Part of Microsoft Accelerator’s batch 3 of startups, DefinedCrowd is filling a niche in the big data and machine learning community, providing near-real-time feeds of rich language data, checked by actual well-informed humans all over the world.
The need comes from the Catch-22 that often arrests deep data analysis, in that you have to understand the data to analyze it, but you must analyze it to understand it.
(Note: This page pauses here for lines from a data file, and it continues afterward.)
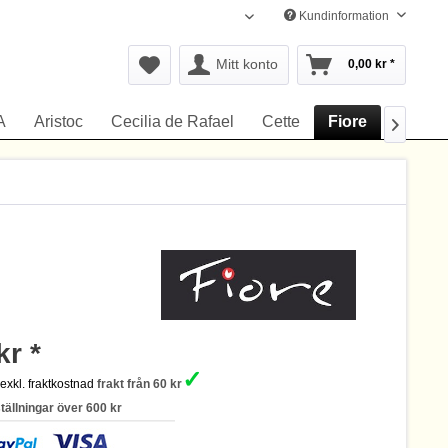
Kundinformation
Svenska
Mitt konto
0,00 kr *
A
Aristoc
Cecilia de Rafael
Cette
Fiore
Gerbe

kr *
✓
s
exkl. fraktkostnad
frakt från 60 kr
ställningar över 600 kr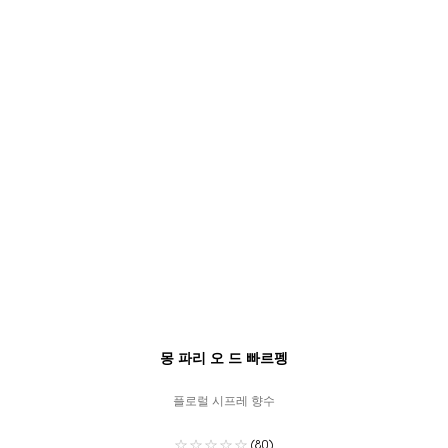
몽 파리 오 드 빠르펭
플로럴 시프레 향수
(80)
The vast landscape of the spoken and written word and its big data counterpart in natural language processing is especially troublesome in this way.
“In the artificial intelligence space, to develop virtual assistants like Cortana, or Apple’s Siri and things like that, you need large amounts of voice recordings, you need transcriptions of those voices, you need intents and empathy labeling of those voices,” said Daniela Braga, co-founder and chief scientist, in an interview with TechCrunch. “The crowd input provides the extra refinement of the data that basically no machine can do.”
DefinedCrowd sets up pipelines through which various kinds of language data are filtered, interpreted, and enriched, partly automatically and partly with a human touch.
“If you were to do a sentiment analysis learning model, and you want the machine to learn about a social media user making certain tweets — are they happy, or are they excited? The difference is very subtle,” said Amy Du, co-founder and CEO. “This is where the crowdsourcing technique comes in.”
After the grammar is standardized — slang like “u” is replaced by “you” and emoji are stripped out, for instance — users are asked to score a phrase or sentence on, say a 5-point scale of neutral to happy, or curious to sarcastic. A few users score the same phrase and their inputs are synthesized, and that data goes on to the next step.
Pipelines can have several steps and depending on how complex the data is, it can take a few days to get them in place — but once a workflow is established and native speakers chiming in regularly, the data can be turned around quickly enough for hourly updates. (Any network executive or social media manager can appreciate the occasional urgency of these things.)
The natural objection, especially when users earn money for their work (more than an Mechanical Turk user, but think minimum wage, not get rich quick), is that someone is going to game this thing. DefinedCrowd takes a labor-intensive approach to managing their crowd.
“We partner with universities internationally,” said Du. “We usually start with the linguistics department, establishing a relationship with a local language ambassador, someone we can actually trust. And from there they can expand the network by bringing in additional students from the region. We know every single person that works behind the scenes.”
Not as easy as taking all comers, but this has benefits as well.
“And we have that metadata. Think about virtual assistants, they need to have dialectal and gender and age balance for those agents,” pointed out Braga. “We’re in 30 countries right now, moving to 50 in July; we have 50-100 people steady in each country.”
Du worked in tech consulting for years, specializing in connecting major companies with crowdsourcing, and Braga started as a linguistics professor in Portugal and Spain, eventually working with Microsoft on NLP-related projects like Cortana. Their paths crossed in the Seattle area while working in an overlapping business space, and eventually just decided to throw in together.
The company’s time in the Microsoft Accelerator program has been helpful, the co-founders agreed (a representative from Microsoft was listening in, I should add) — as you might expect, Microsoft is a fairly well connected company, and the startup soon learned applications it might not have thought of on its own. And it doesn’t hurt to get meetings with Fortune 500 companies from all over the world looking for a way to supercharge their big data efforts.
DefinedCrowd showed their product publicly for the first time today at the Microsoft Accelerator demo day in downtown Seattle — along with seven other companies from the program’s third batch.